Single by King Missile

from the album Fluting on the Hump
- Released: 1987
- Recorded: 1987
- Genre: Avant-garde
- Length: 2:12
- Label: Shimmy Disc
- Songwriter(s): John S. Hall, King Missile
- Producer(s): Kramer

King Missile singles chronology
|  | "Take Stuff from Work" (1987) | "The Box" (1988) |

= Take Stuff from Work =

"Take Stuff from Work" is a song by avant-garde band King Missile. It appears on the band's 1987 debut album Fluting on the Hump.

==Content==
In "Take Stuff from Work," a jangly acoustic guitar and simple drumbeat are punctuated by occasional saxophone fills as frontman John S. Hall delivers a monologue in which he advises listeners to steal various office supplies from their places of employment. Hall states that such theft is "the best way to feel better about your job," and concludes, "I wrote this at work. They're paying me to write about stuff I steal from them. Life is good."
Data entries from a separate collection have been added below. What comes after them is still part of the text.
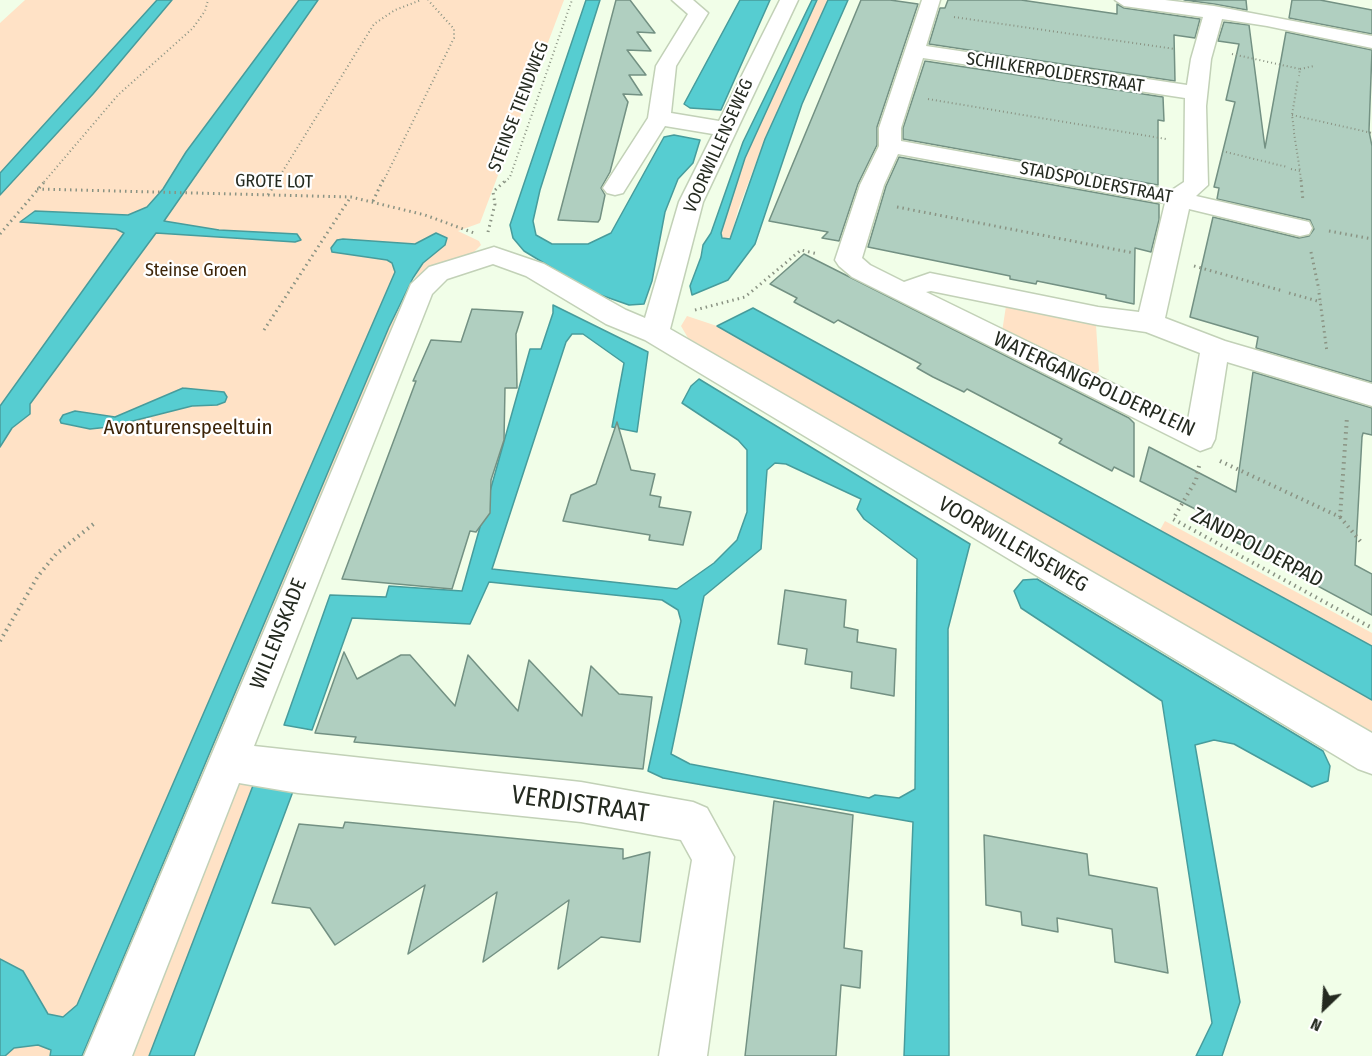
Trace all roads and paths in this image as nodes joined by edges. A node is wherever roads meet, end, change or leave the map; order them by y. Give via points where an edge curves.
1 (208, 0) edge
2 (421, 0) edge
3 (428, 0) edge
4 (572, 0) edge
5 (681, 0) edge
6 (789, 0) edge
7 (1124, 0) edge
8 (1264, 0) edge
9 (928, 6) edge
10 (1214, 12) junction
11 (1267, 20) junction
12 (1372, 42) edge
13 (913, 50) junction
14 (1204, 51) junction
15 (1314, 66) dead end
16 (1300, 69) junction
17 (1197, 93) junction
18 (900, 95) junction
19 (1292, 115) junction
20 (659, 118) junction
21 (724, 129) junction
22 (1372, 133) edge
23 (1197, 144) junction
24 (890, 146) junction
25 (1287, 167) dead end
26 (1291, 169) dead end
27 (1300, 171) junction
28 (615, 188) dead end
29 (37, 189) junction
30 (268, 195) junction
31 (351, 197) junction
32 (1177, 198) junction
33 (373, 201) junction
34 (867, 201) junction
35 (1304, 227) junction
36 (0, 234) edge
37 (1372, 239) edge
38 (494, 255) junction
39 (1164, 259) junction
40 (848, 260) junction
41 (1283, 291) dead end
42 (1289, 293) dead end
43 (909, 295) junction
44 (1321, 302) junction
45 (1150, 324) junction
46 (264, 330) dead end
47 (655, 333) junction
48 (1215, 348) junction
49 (1350, 389) edge
50 (1201, 447) junction
51 (1340, 517) junction
52 (96, 522) dead end
53 (1361, 542) dead end
54 (1372, 627) edge
55 (0, 641) edge
56 (1372, 755) edge
57 (227, 762) junction
58 (108, 1056) edge
59 (683, 1056) edge

1 - 29 path via 194,28 118,95
2 - 30 path via 374,24
3 - 33 path via 454,29 454,38
4 - 38 path, STEINSE TIENDWEG via 510,177 493,192 495,204 488,231
5 - 20 street via 698,13 666,66
6 - 21 street, VOORWILLENSEWEG
7 - 10 street
8 - 11 street
9 - 13 street
9 - 14 path
10 - 11 street
10 - 14 street
11 - 12 street
13 - 17 street, SCHILKERPOLDERSTRAAT
13 - 18 street
14 - 16 path
14 - 17 street
15 - 16 path
16 - 19 path
17 - 23 street
18 - 23 path
18 - 24 street via 890,128
19 - 22 path
19 - 27 path
20 - 21 street
20 - 28 street
21 - 47 street, VOORWILLENSEWEG via 691,202
23 - 25 path
23 - 32 street via 1196,185
24 - 32 street, STADSPOLDERSTRAAT
24 - 34 street
26 - 27 path
27 - 35 path
29 - 30 path, GROTE LOT
29 - 36 path
30 - 31 path, GROTE LOT
31 - 33 path, GROTE LOT
31 - 46 path
32 - 35 street, STADSPOLDERSTRAAT
32 - 39 street
33 - 38 path, GROTE LOT via 473,231
34 - 39 path
34 - 40 street
35 - 37 path
35 - 44 path via 1311,238
38 - 47 street, VOORWILLENSEWEG via 535,270 616,317
38 - 57 street, WILLENSKADE via 438,273 420,290
39 - 41 path
39 - 45 street
40 - 43 street, WATERGANGPOLDERPLEIN via 861,271
40 - 47 path via 801,250 745,297 683,313
42 - 44 path
43 - 45 street, WATERGANGPOLDERPLEIN via 914,286 930,282
43 - 50 street, WATERGANGPOLDERPLEIN
44 - 49 path
45 - 48 street, WATERGANGPOLDERPLEIN
47 - 56 street, VOORWILLENSEWEG
48 - 49 street, WATERGANGPOLDERPLEIN
48 - 50 street, WATERGANGPOLDERPLEIN
49 - 51 path
50 - 51 path
50 - 54 path, ZANDPOLDERPAD via 1196,480 1173,519
51 - 53 path
52 - 55 path via 56,554 38,576
57 - 58 street, WILLENSKADE
57 - 59 street, VERDISTRAAT via 581,802 693,822 713,857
In the liner notes of the compilation Mystical Shit & Fluting on the Hump, Hall writes of "Take Stuff from Work": "I did, in fact, write this at work... I went to my desk [and] just looked around the room to think of things to take. The whole thing was completely unoriginal."

==Music video==
The video for "Take Stuff from Work" was directed for no fee by J.F.K. Nitzberg.